Um das fehlende Gas von den Nachbarn zu ersetzen, muss Deutschland entweder die Eigenproduktion ankurbeln oder noch mehr aus dem Ausland importieren. Welche Optionen gibt es? Derzeit sind die wichtigsten Importpartner Russland und Norwegen. Eine noch größere Abhängigkeit von Ersterem ist problematisch, wie die Ereignisse von 2014 demonstrierten, als Russland der Ukraine den Gashahn abdrehte.
Eine Ankurblung der deutschen Produktion steht praktisch außer Frage, da es in der Bundesrepublik nur rund 50 Gasspeicher gibt. Außerdem hat Deutschland seine Gasförderung in den wichtigsten Regionen zwischen 2006 und 2013 nahezu halbiert; in Zukunft soll die Förderung weiter reduziert werden.
Gasproduktion früher und heute
Wie kam es überhaupt zu einer solch großen Abhängigkeit von anderen Ländern? Das deutsche Gasvorkommen war schon immer sehr limitiert, ganz im Gegenteil zu jenem unserer niederländischen Nachbarn. In den 1970er Jahren gab es hier die nahezu einzige große Gasquelle Westeuropas. Seit dem Spitzenwert in den 70er Jahren (rund 90 Milliarden Kubikmeter) sank die Produktion bis zur Jahrtausendwende kontinuierlich ab, bis sie anschließend wieder anstieg.
Bis 2020 plant man, die Produktion bei 45 Milliarden Kubikmetern zu halten; anschließend wird sie im Jahr 2035 auf zehn Milliarden Kubikmeter senken.

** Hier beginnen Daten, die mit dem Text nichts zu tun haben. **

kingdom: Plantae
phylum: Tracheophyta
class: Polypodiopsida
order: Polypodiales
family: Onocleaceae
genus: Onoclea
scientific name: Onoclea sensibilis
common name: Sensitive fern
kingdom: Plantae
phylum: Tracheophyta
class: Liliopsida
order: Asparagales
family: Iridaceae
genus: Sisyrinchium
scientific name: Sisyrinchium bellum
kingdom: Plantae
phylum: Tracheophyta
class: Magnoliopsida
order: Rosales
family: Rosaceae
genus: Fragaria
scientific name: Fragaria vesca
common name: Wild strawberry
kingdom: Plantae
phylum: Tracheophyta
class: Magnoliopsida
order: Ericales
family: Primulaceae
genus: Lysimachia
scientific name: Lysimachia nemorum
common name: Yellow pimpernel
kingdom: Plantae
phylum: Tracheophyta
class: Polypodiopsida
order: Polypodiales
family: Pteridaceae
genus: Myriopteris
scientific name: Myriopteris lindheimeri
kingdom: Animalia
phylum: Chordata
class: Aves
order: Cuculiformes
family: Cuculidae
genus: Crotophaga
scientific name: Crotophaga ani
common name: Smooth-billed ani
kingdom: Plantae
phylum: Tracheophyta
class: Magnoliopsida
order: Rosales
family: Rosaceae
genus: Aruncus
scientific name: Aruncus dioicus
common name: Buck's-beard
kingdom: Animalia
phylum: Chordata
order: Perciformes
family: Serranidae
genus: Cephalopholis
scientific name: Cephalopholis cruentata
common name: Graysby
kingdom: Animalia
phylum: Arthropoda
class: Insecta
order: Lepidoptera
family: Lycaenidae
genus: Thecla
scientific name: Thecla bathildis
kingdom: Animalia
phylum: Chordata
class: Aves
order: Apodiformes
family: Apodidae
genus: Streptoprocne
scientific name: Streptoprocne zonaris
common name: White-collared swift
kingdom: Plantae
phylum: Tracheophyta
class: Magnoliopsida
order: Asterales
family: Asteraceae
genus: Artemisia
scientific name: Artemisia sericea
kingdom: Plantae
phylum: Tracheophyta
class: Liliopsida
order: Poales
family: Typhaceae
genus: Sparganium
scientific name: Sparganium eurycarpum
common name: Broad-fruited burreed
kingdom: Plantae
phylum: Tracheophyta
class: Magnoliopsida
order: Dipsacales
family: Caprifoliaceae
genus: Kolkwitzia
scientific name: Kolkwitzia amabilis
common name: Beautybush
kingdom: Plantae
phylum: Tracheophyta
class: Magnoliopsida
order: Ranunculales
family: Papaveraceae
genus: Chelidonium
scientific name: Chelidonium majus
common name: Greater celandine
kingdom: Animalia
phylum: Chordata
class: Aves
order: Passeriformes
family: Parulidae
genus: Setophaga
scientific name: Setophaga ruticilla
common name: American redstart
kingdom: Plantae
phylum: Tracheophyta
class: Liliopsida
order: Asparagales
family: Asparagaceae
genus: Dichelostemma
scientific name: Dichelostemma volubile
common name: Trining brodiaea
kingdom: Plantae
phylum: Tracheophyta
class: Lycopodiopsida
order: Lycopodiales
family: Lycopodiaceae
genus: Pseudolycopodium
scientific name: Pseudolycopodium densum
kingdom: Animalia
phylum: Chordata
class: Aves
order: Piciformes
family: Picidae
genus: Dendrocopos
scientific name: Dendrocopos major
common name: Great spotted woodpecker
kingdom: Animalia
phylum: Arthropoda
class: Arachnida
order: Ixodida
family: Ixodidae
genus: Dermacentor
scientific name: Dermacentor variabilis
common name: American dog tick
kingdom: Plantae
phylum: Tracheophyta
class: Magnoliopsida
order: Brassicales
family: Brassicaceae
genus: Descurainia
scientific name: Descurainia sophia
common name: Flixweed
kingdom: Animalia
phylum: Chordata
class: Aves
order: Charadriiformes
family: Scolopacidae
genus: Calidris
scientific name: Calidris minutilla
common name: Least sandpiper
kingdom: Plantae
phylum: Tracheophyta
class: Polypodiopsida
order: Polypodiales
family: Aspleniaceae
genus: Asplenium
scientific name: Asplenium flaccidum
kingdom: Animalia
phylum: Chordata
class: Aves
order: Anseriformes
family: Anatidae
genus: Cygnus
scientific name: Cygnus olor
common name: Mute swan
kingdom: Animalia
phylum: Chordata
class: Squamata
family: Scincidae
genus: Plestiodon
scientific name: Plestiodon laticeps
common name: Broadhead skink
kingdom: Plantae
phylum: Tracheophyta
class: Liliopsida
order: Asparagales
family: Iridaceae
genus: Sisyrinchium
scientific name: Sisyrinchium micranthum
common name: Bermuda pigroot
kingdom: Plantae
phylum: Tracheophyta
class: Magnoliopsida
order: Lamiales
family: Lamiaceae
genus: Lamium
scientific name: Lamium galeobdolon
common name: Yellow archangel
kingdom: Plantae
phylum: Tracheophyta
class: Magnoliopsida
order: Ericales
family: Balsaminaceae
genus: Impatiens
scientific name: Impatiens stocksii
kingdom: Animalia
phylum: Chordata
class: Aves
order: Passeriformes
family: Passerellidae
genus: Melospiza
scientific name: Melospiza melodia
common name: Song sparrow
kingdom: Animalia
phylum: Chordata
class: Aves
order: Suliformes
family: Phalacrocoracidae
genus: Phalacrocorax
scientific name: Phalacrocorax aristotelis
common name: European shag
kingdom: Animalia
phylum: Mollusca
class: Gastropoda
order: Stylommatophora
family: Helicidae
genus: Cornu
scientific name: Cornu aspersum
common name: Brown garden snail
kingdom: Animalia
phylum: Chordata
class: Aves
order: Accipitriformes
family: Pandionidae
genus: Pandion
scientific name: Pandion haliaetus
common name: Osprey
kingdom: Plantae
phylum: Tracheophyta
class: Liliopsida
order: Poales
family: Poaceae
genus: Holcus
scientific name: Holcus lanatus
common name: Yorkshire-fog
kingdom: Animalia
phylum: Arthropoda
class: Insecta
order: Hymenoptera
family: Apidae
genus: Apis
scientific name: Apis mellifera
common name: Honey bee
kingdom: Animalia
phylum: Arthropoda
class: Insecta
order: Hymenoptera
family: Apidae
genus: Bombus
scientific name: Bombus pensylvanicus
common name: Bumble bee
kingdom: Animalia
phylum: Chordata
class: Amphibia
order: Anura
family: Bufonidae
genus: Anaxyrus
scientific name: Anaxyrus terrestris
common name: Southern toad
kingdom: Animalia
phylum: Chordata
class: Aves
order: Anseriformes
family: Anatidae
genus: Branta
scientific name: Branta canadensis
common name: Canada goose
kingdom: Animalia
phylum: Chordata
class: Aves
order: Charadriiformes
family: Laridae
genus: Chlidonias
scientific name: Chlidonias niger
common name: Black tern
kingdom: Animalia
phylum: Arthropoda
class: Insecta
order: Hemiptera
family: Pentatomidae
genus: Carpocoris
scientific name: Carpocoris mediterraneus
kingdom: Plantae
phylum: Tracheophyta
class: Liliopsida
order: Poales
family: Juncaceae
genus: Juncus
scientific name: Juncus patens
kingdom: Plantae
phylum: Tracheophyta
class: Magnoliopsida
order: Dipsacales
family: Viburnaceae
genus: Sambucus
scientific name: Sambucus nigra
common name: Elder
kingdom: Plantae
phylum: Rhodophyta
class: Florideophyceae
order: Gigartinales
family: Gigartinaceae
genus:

Ausbau des Gasnetzes und Umrüstung von Geräten
Deutsche Verbraucher im Norden und Westen Deutschlands stehen in Zukunft vor einem großen Problem: Sie nutzten Erdgas mit einem geringeren Brennwert als jenes, das aus Russland, Norwegen oder Großbritannien kommt. Wenn bald neues Gas bezogen werden muss, ist ein Umbau der Geräte nötig. Für Verbraucher ist die Umrüstung zunächst kostenlos, sie wird aber später über Umlagen indirekt von allen Gaskunden finanziert.
Eine Alternative wäre das LNG-Gas, welches aus den Golfstaaten und den USA nach Deutschland importiert werden könnte. Dieses Gas muss aufwendig auf minus 162 gekühlt werden. In jedem Fall muss die Geräteumrüstung ausgeführt werden, da die neuen Gassorten alle einen höheren Brennwert haben. Weitere Kosten, die für Verbraucher anfallen: Ein neues Transportsystem, welche hunderte Kilometer lang ist.
Offiziellen Zahlen zufolge werden in der Bundesrepublik rund fünf Millionen Haushalte mit dem niederländischen L-Gas versorgt; ein Großteil davon in Nordrhein-Westfalen.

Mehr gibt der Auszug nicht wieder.